Borcherdt say the process of writing songs has always appealed to him, but purely as a hobby. "The next step is you want to record it. You want to complete the vision." So last January, while Holy Fuck were on a much-needed break, he hooked up with producer Leon Taheny to lay down tracks he had been working on. "I was really excited about knowing that his place was just a small garage," he recalls. "I wanted to work in space that was like a think tank and work on your ideas."

Guitar and vocals were recorded first, with Borcherdt singing through an old, blown out amp, distorting his voice. "Every once in a while [Leon] would add drums and then we'd go, 'Nah' and he'd just go back to a single tambourine."
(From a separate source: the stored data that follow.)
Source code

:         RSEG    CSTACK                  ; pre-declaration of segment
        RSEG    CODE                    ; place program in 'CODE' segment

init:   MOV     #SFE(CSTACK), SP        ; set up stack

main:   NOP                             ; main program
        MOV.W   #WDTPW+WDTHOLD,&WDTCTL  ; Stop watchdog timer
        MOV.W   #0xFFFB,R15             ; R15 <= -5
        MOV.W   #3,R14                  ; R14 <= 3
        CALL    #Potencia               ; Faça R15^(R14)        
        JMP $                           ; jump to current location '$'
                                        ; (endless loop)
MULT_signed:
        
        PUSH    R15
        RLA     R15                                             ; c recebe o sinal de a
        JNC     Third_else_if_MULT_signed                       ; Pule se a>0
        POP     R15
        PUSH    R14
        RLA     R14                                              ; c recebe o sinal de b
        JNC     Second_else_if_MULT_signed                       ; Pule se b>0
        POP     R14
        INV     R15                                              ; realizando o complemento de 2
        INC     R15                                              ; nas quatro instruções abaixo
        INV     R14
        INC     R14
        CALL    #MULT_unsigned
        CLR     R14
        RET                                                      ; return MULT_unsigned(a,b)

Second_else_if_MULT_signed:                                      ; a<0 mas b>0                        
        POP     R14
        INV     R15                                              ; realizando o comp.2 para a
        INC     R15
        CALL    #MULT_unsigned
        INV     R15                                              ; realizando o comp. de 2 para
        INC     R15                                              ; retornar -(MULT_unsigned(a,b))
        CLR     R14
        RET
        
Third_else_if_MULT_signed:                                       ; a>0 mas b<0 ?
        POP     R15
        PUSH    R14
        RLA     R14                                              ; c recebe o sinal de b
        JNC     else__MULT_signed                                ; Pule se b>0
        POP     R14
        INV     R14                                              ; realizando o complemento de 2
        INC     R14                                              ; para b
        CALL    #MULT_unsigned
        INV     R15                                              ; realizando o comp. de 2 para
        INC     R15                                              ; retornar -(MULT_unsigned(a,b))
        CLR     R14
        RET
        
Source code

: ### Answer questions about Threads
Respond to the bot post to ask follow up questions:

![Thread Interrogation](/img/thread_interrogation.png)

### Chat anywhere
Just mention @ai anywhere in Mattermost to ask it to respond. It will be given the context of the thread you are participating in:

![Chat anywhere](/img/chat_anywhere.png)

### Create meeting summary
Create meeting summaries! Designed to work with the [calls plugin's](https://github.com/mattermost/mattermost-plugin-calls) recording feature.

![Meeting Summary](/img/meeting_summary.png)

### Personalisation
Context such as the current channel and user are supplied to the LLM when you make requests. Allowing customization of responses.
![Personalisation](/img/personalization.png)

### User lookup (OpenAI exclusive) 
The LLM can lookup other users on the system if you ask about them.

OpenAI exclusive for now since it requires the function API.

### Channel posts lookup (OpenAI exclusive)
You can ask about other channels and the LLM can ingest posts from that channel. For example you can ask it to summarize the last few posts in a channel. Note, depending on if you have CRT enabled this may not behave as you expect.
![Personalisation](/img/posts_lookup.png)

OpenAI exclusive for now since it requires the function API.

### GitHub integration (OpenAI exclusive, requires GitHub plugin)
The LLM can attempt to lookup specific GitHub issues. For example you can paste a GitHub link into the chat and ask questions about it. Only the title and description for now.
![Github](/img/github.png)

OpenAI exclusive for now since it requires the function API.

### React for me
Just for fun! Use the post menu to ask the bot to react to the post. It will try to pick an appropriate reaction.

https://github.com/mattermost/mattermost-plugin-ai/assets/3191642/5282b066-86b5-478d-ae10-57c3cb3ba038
Borcherdt knew from the get go that he didn't want to put the record out under his own name, but beyond that there were no clear intentions for the material. "It had been done for a year and I just kind of sat on it. At some point I realized I wanted to make it a thing and he wanted to too, so the record came out." He had considered calling the record Dusted, but instead opted to adopt it as a band name for him and Taheny, whose involvement in the recording process had grown into full-blown collaborator. Polyvinyl approached him about releasing the record, now called Total Dust, though Borcherdt has no idea how they even found out about the project.

Despite the longwinded birth, Borcherdt is pleased with the end results. "We just made the record we wanted to make without a lot of pressure," he says. "I chose better songs, I recorded them in a way that I was excited about, aesthetically speaking. I feel like I put more into it and as a result I'm getting more out of it."